What do these latter expressions mean? “Hardware-In-the-Loop” is about simulation as a systematic method for testing functions, system integration or communication in Electronic Control Units (ECU), whether in vehicles, robotics, aerospace, automation or medical engineering. The method is based on simulating as much as possible of the controlled system’s mechanics, sensors and actuators. For example, when the ECU controls the simulated system, it is possible to deliberately “inject” errors to test that the ECU diagnostics function as expected. The same applies to SiL and HiL, with the difference that other things are simulated.
Real-time Simulation
With its real-time simulation capabilities, Mevea has developed a digital twin solution that has the basics needed to interact directly between the digital model and the real, physical model.

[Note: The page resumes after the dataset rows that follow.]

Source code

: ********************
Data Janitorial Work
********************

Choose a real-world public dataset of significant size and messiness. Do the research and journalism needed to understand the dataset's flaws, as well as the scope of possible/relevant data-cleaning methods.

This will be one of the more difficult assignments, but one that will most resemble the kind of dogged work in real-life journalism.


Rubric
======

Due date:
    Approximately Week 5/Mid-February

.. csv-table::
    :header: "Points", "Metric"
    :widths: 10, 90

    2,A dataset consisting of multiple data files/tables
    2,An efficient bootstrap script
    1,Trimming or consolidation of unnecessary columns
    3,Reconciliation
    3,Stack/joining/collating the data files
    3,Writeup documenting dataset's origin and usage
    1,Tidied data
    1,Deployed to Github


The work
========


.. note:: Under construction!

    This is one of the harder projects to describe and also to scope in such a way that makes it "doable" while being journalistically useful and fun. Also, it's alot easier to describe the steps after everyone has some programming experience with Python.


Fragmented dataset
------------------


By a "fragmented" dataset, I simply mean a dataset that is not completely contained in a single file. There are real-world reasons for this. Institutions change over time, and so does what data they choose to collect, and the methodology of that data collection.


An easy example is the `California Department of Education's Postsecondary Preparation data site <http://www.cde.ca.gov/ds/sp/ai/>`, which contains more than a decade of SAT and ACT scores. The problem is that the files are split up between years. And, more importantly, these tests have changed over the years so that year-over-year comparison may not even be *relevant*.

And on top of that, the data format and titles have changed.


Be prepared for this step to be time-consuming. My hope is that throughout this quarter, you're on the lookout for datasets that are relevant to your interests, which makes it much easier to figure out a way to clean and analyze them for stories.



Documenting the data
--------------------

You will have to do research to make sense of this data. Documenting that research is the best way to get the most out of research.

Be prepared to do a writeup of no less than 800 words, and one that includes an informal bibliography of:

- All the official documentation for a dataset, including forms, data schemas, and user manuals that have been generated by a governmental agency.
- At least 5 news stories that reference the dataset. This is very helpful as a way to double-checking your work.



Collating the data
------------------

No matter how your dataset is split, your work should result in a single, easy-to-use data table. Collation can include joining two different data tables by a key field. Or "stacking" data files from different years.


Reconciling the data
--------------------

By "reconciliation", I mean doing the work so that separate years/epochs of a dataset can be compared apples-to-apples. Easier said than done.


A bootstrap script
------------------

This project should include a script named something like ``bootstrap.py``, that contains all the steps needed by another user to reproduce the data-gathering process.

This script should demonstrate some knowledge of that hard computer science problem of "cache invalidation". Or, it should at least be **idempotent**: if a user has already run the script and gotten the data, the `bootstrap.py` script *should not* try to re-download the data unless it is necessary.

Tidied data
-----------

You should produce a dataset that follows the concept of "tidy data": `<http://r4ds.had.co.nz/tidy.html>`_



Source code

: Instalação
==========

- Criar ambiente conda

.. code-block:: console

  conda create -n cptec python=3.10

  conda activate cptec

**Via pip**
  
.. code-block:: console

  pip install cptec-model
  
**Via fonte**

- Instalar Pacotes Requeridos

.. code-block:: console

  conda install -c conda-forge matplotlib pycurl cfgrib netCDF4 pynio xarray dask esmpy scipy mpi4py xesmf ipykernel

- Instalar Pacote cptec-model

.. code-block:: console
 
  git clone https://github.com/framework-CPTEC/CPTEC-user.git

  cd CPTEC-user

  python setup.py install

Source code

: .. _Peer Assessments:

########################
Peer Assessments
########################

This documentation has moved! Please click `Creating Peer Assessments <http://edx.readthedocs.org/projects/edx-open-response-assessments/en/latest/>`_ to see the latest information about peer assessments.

Raimo Nikkilä believes that Mevea helps to create intelligence in the machines, and this is where you then create opportunities for Mevea’s Digital Twin solution, especially in the following three phases:
- Product development and innovation: Productivity, safety, energy efficiency and user experience drive areas such as automation and electrification/hybridization.
- Training: Intelligent machines need more and more qualitative training efforts, and the typical product development digital twin can also be used in training.
- Education and Research: Companies need new types of engineers (not silos and discipline-trained people, but those who understand the value of interaction and interdisciplinary system insights). Digital twins are very good at creating these insights. For example, you might consider changing hydraulics, mechanics or software in a machine and then experience the impact of the work process with the help of a digital twin.
Great Potential Over the Entire Product Life Cycle
In addition to this, one can discuss whether the greatest potential of Mevea’s solutions lies precisely in being able to continuously monitor and control machines during operation and compare a machine’s actual performance with the digital twin that was established during product development. This way, the machine moves on to the next step in its life cycle while maintaining the digital thread. This ability allows Mevea’s users to respond quickly and accurately to changes, which CIMdata believes increases their competitiveness.
Digital twins can be described as simulation models of a physical product, machine or production line. These models are intended to be identical to the characteristics and functions of the physical product and the environment in which the product is to be used.
In principle, there are no barriers to the use of a digital twin at all stages of the product’s entire life cycle, from product development and production planning to aftermarket.
At Mevea’s user seminar, CIMdata’s Frank Popielas stated that, “digital twins can be used in
all product development stages, even in the concept stage. But the time when we really see the value of the digital twin best is when a product and process are linked to a physical asset. “
This is a conclusion that “speaks” Mevea’s language to a significant extent.